Top of EXCERPTED TEXT

The idea of a Facebook IPO has investors impatiently waiting to jump in.
On first glance, it may look enticing, but have investors really weighed the risk and reward?
In our bubble-addicted culture, of course, the first concern is the valuation of the social media giant.
In 2009 Facebook was worth $10 billion, curious how this jumped to $50 billion in January of 2011.( Is it just because Goldman Sachs said so?)
Facebook generates most of its revenue from online advertising, and unless they start selling profile data like they are big brother, we are going to go on ad revenue.
One interesting relationship I’ve found is the long term correlation between internet ad growth and consumer sentiment.
By itself, internet advertising growth is on its way back up, but the rise in consumer sentiment is tenuous at best. Yes, we are better than mid 2009. But a municipal bond crisis, a run on the Euro, or another leg down in housing, sends the recent pickup in consumer sentiment back down hard.
It’s easy to see the usefulness of social media, and yes Facebook has other revenue streams. But I’m getting scared that Facebook is a harbinger of the same sort of speculation that led to the dot com bubble of 1998-2001. I can’t be certain that we are heading down the same path, but why is this time any different?

Bottom of EXCERPTED TEXT
Top of INFORMATION PROVIDED

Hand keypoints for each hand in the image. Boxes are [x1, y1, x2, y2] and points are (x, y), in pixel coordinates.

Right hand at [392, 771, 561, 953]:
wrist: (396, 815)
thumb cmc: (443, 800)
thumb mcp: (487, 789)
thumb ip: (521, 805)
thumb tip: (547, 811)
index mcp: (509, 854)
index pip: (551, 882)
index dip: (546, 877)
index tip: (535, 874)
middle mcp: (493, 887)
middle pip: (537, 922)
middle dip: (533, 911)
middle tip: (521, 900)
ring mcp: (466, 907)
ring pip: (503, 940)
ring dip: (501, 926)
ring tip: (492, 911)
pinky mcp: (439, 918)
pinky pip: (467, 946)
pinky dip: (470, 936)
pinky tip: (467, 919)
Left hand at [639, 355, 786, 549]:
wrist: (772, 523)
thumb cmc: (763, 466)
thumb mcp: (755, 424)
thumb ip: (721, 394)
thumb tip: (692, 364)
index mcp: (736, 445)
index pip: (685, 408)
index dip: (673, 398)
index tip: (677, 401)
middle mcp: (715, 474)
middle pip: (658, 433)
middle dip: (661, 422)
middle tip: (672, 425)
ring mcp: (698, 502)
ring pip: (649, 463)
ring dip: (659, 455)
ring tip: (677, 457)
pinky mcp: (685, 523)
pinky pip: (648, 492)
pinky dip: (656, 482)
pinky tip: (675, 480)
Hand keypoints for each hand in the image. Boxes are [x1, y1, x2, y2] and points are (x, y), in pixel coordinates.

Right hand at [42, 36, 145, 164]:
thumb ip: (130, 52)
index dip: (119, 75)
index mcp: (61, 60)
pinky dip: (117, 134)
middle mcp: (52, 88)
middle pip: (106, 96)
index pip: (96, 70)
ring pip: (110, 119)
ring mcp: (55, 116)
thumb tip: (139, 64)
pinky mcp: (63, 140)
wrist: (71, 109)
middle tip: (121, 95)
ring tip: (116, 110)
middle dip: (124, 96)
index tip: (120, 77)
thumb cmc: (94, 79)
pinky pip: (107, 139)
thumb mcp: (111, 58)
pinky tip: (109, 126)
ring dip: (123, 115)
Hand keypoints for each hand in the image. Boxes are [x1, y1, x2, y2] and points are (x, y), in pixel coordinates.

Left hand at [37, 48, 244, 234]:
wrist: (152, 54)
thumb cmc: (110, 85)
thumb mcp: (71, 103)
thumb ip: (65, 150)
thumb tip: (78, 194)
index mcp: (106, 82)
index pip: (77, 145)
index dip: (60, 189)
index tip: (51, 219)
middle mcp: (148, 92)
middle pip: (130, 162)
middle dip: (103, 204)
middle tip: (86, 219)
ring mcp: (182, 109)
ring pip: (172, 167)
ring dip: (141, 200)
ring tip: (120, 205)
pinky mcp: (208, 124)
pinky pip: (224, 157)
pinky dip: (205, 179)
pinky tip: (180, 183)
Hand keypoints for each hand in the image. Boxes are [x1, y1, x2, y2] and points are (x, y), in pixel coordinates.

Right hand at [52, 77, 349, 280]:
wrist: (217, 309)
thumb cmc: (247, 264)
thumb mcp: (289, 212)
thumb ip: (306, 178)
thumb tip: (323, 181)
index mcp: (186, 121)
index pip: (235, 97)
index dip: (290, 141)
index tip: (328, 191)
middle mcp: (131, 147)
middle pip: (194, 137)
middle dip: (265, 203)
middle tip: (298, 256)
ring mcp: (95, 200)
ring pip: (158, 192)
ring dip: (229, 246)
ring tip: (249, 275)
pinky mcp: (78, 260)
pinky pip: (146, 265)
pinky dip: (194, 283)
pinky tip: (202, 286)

Bottom of INFORMATION PROVIDED

Answer from the text on a Facebook IPO:
(a) What was Facebook worth in 2009?
(b) From what does Facebook generate most of its revenue?
(c) Which years does the text give for the dot com bubble?

(a) $10 billion
(b) Online advertising
(c) 1998-2001